Volkswagen chief executive Matthias Müller suggested the world’s biggest automaker is not too late to the electric car party.

Mr Mueller, speaking at the Vienna Auto Show on Friday, said media got a little carried away with its “New Beats Old” headlines after Tesla’s market value surpassed GM earlier this month.

“This has little to do with the reality on our streets: the Volkswagen Group produced 10.3m vehicles last year — Tesla around 80,000,” he said. “And the fact is, electro-mobility continues to be a niche.”

Mr Mueller said 750,000 electric cars were produced around the globe last year, or just 0.9 per cent of the total car market.

He conceded that “the future of driving is electric,” but projected that by 2025 three out of four VW cars would still be run by diesel or petrol engines, so it was important to invest across the spectrum.

He said the VW Group will spend €20bn by 2022 on more efficient, cleaner engines.

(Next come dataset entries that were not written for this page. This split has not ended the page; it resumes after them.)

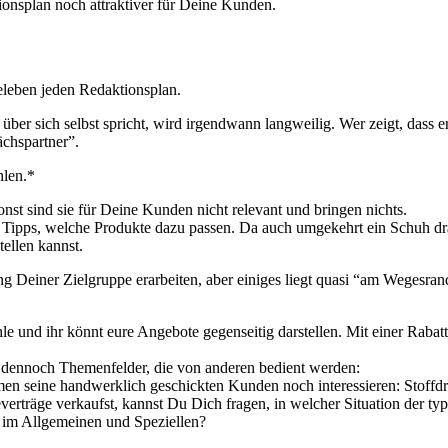
ionsplan noch attraktiver für Deine Kunden.
ele­ben jeden Redak­ti­ons­plan.
r über sich selbst spricht, wird irgend­wann lang­wei­lig. Wer zeigt, dass e
chs­part­ner”.
h­len.*
onst sind sie für Dei­ne Kun­den nicht rele­vant und brin­gen nichts.
ht Tipps, wel­che Pro­duk­te dazu pas­sen. Da auch umge­kehrt ein Schuh dra
tel­len kannst.
 Dei­ner Ziel­grup­pe erar­bei­ten, aber eini­ges liegt qua­si “am Weges­ra
­le und ihr könnt eure Ange­bo­te gegen­sei­tig dar­stel­len. Mit einer Rab
en­noch The­men­fel­der, die von ande­ren bedient wer­den:
men sei­ne hand­werk­lich geschick­ten Kun­den noch inter­es­sie­ren: Stoff­
ie­ver­trä­ge ver­kaufst, kannst Du Dich fra­gen, in wel­cher Situa­ti­on d
im All­ge­mei­nen und Spe­zi­el­len?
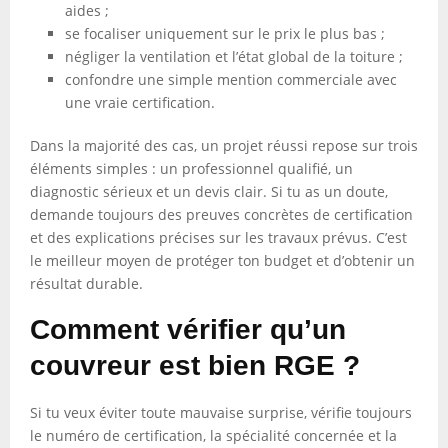
aides ;
se focaliser uniquement sur le prix le plus bas ;
négliger la ventilation et l’état global de la toiture ;
confondre une simple mention commerciale avec
une vraie certification.
Dans la majorité des cas, un projet réussi repose sur trois
éléments simples : un professionnel qualifié, un
diagnostic sérieux et un devis clair. Si tu as un doute,
demande toujours des preuves concrètes de certification
et des explications précises sur les travaux prévus. C’est
le meilleur moyen de protéger ton budget et d’obtenir un
résultat durable.
Comment vérifier qu’un
couvreur est bien RGE ?
Si tu veux éviter toute mauvaise surprise, vérifie toujours
le numéro de certification, la spécialité concernée et la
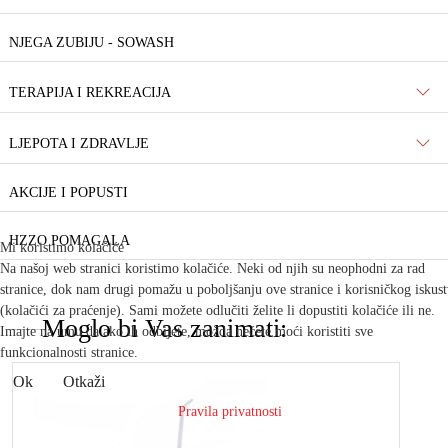
NJEGA ZUBIJU - SOWASH
TERAPIJA I REKREACIJA
LJEPOTA I ZDRAVLJE
AKCIJE I POPUSTI
HZZO POMAGALA
Mi koristimo kolačiće
Na našoj web stranici koristimo kolačiće. Neki od njih su neophodni za rad
stranice, dok nam drugi pomažu u poboljšanju ove stranice i korisničkog iskus
(kolačići za praćenje). Sami možete odlučiti želite li dopustiti kolačiće ili ne.
Moglo bi Vas zanimati:
Imajte na umu da ako ih odbijete, možda nećete moći koristiti sve
funkcionalnosti stranice.
Ok
Otkaži
Pravila privatnosti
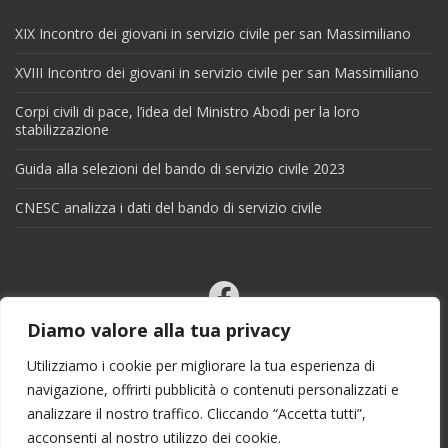
XIX Incontro dei giovani in servizio civile per san Massimiliano
XVIII Incontro dei giovani in servizio civile per san Massimiliano
Corpi civili di pace, l’idea del Ministro Abodi per la loro
stabilizzazione
Guida alla selezioni del bando di servizio civile 2023
CNESC analizza i dati del bando di servizio civile
Facebook
Email
Diamo valore alla tua privacy
X
Utilizziamo i cookie per migliorare la tua esperienza di
navigazione, offrirti pubblicità o contenuti personalizzati e
analizzare il nostro traffico. Cliccando “Accetta tutti”,
acconsenti al nostro utilizzo dei cookie.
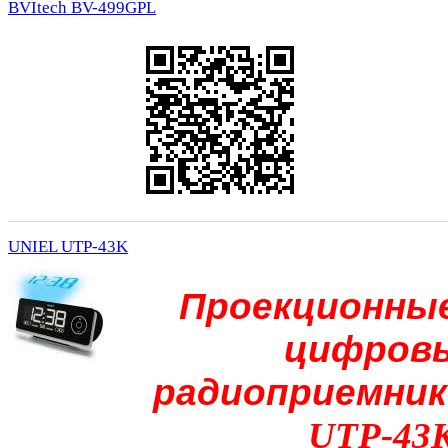
BVItech BV-499GPL
UNIEL UTP-43K
Проекционные
цифров
радиоприемни
UTP-43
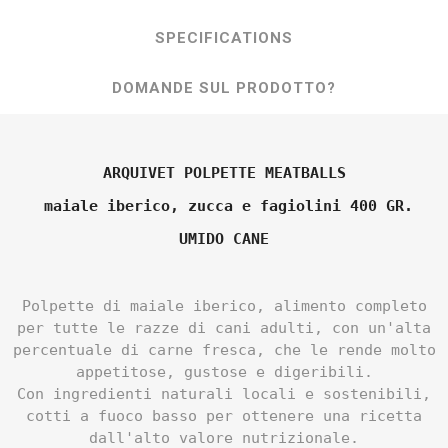
SPECIFICATIONS
DOMANDE SUL PRODOTTO?
ARQUIVET POLPETTE MEATBALLS
maiale iberico, zucca e fagiolini 400 GR.
UMIDO CANE
Polpette di maiale iberico, alimento completo
per tutte le razze di cani adulti, con un'alta
percentuale di carne fresca, che le rende molto
appetitose, gustose e digeribili.
Con ingredienti naturali locali e sostenibili,
cotti a fuoco basso per ottenere una ricetta
dall'alto valore nutrizionale.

By contrast, the VW Group has invested €3bn in “alternative” drive technologies in the last five years. “Over the next five years, we will triple this figure to around €9bn,” he said.

Analysts have been concerned that the German carmakers have not been doing enough to compete with Tesla. Despite the US upstart’s low sales, it has built massive brand value around its vision of future mobility, with its network of charging stations, its “Gigafactory” battery plant in Nevada and self-piloting technology.

Meanwhile, China, the world’s largest market for car sales, is so quickly building its own electric car market that “it could prove a structural threat to the German auto industry,” wrote auto analysts at Evercore ISI earlier on Friday.

But Mr Mueller said VW is ramping up its own plans on electric cars, and next year it will begin to offer low-price electric vehicles in China. He said battery technology will have to become a “core competency,” as it accounts for nearly a third of an electric car’s value.

Starting in 2019, he said VW will offer customers with electric cars with a range of 600km “at the price of today’s diesel.”

Meantime, VW is pushing to reduce complexity in the production process, so that by 2020 engine production should be 10 to 15 per cent more efficient.

One motor VW introduced last year can be used in 45 models across the group’s Audi, Seat and Skoda brands.

“Expensive and nonsensical parallel developments are a thing of the past with us,” he said.